> _Written request a_
Translate this sentence from the post below on favorite video game levels into Spanish: "I love every single second of EBA but I agree that the final level is probably the best."

> _Passage provided_
>> START
Best "Levels" in a Video Game

Castlevania III: The Clocktower.

Oh my god, how I love that level. Seeing footage of it on some video game-related TV show or commercial is what convinced my 6-year-old self that I absolutely had to have that game and prompted me to spend my birthday money on it.

Turns out I made a good choice, because the entire game was flat-out awesome, but the Clocktower level is by far the best. Awesome music, fantastic visuals, cool boss fight, and when it’s over you get to do the whole thing backwards with the new character you’ve acquired.

I love every single second of EBA but I agree that the final level is probably the best.

MUSIC LIVES!

Playing it on Expert and pounding through those fifteen note sequences that contain every cruel trick the game has in its repertoire is likely to kill you but at least you’ll die happy…

:frowning: I have to admit my transgressions from an earlier time in my life. I was much younger in those days(hehe duh) and probably among the first gerneration of what would come to be power Gamers.
>> END
> _Available records_
>> START
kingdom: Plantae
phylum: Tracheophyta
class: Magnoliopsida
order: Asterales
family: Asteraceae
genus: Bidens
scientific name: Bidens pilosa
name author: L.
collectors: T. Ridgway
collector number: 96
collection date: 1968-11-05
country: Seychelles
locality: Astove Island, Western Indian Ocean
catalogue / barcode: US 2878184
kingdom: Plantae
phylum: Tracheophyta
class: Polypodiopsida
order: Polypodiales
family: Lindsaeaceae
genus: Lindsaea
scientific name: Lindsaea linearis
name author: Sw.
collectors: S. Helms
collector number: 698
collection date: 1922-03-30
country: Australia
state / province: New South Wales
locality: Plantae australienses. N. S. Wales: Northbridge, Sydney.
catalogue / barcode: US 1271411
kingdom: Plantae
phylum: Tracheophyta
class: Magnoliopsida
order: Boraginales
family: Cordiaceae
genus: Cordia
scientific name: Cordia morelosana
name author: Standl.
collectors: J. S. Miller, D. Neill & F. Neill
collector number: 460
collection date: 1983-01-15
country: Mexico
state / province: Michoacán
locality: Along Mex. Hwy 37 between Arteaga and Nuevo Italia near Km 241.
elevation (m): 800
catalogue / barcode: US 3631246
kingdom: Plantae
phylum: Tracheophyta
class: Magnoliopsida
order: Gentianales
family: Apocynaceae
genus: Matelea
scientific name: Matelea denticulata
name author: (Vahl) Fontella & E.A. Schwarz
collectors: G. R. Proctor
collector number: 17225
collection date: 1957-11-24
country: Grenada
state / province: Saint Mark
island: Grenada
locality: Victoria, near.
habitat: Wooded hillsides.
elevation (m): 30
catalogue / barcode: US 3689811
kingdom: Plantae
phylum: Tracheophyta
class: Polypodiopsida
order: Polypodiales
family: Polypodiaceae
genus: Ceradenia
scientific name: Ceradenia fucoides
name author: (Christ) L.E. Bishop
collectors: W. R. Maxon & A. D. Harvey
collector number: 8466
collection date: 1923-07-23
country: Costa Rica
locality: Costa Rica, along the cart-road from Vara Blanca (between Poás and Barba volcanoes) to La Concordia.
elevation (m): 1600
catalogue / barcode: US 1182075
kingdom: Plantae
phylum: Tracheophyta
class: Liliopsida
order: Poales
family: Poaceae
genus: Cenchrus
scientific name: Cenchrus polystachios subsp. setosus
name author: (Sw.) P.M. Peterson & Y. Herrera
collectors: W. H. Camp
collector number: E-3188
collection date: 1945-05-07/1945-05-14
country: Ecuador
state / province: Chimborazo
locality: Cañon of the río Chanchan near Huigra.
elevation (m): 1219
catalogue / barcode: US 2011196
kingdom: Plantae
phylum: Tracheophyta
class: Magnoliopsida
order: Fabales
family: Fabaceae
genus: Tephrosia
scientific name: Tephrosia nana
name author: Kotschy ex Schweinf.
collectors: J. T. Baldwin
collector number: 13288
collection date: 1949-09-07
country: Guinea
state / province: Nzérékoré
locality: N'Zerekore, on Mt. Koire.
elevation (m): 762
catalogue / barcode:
>> END
> _Written request b_
In the rows above, copy everything from the line with "family: Cordiaceae" to the line with "elevation (m): 800", both of those lines included, without changing anything.

> _Exercise response a_
Me encanta cada segundo de EBA, pero estoy de acuerdo en que el último nivel es probablemente el mejor.

> _Exercise response b_
family: Cordiaceae
genus: Cordia
scientific name: Cordia morelosana
name author: Standl.
collectors: J. S. Miller, D. Neill & F. Neill
collector number: 460
collection date: 1983-01-15
country: Mexico
state / province: Michoacán
locality: Along Mex. Hwy 37 between Arteaga and Nuevo Italia near Km 241.
elevation (m): 800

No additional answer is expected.